IRRI spokeswoman Gladys Ebron said the transfer did not involve genetical modification of the crop, a controversial issue in food production. "It's just conventional breeding," she added.

Preliminary tests show that yields can rise by 13-36 percent when infused with the so-called SPIKE gene, the Philippines-based institute said. Although the gene was first discovered in the 'japonica' variety of rice, tests are underway to introduce it in the modern long-grain "indica" rice varieties, the world's most widely grown types of rice.

Tropical japonica rice is mainly grown in East Asia and accounts for just 10 percent of global rice production. The rest is 'indica' variety. India, the world's second largest producer of rice after China mostly cultivates the indica variety.
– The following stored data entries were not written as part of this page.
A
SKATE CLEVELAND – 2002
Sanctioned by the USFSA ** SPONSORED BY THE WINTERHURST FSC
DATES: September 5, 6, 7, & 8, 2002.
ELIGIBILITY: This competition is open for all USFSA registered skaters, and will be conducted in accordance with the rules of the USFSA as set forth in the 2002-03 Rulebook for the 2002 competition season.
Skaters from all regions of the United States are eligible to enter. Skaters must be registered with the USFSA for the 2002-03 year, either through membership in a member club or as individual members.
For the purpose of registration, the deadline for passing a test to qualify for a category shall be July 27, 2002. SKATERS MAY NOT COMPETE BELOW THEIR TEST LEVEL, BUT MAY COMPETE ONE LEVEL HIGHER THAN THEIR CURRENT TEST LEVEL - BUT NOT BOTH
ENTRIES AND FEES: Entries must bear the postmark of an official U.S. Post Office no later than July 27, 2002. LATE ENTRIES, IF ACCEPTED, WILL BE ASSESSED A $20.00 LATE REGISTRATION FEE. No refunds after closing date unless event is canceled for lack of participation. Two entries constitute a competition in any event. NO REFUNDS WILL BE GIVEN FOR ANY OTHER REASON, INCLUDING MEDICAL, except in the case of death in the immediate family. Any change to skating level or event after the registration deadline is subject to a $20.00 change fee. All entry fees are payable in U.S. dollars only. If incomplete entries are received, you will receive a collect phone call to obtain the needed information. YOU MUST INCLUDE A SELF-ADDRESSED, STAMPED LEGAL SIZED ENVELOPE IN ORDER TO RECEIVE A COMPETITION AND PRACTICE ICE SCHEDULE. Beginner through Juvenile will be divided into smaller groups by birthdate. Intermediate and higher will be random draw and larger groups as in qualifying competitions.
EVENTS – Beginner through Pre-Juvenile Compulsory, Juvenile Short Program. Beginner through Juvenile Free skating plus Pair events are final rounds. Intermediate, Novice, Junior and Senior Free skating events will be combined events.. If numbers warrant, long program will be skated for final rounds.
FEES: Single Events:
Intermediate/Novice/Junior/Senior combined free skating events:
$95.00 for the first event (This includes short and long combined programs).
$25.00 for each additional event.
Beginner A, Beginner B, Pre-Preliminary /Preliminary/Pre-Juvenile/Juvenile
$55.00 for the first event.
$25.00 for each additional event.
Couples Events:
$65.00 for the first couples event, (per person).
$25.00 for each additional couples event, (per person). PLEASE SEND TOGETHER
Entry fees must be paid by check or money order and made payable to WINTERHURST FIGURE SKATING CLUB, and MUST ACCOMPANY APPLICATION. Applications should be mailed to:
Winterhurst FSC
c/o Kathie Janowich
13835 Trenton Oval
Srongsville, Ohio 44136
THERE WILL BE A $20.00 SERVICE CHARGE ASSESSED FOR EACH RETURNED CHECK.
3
"We discovered the gene, SPIKE, in an Indonesian tropical japonica rice variety," announced rice breeder Dr. Nobuya Kobayashi of the National Agriculture and Food Research Organization-Institute of Crop Science in Japan. Dr. Kobayashi is a former IRRI scientist seconded from the Japan International Research Center for Agricultural Sciences (JIRCAS).

Testing of new rice varieties infused with the gene is under way across several developing countries in Asia, said rice breeder Tsutomu Ishimaru, head of the IRRI-led SPIKE breeding programme.

"We believe that these will contribute to food security in these areas once the new varieties are released," Ishimaru said.

There is no definite timetable for when the rice containing the SPIKE gene will be distributed to farmers, according Ebron.

To keep rice prices stable and affordable at about $300 a tonne, the institute estimates production needs to increase by 8-10 million tonnes every year. Asia accounts for about 90 percent of global rice production, it added.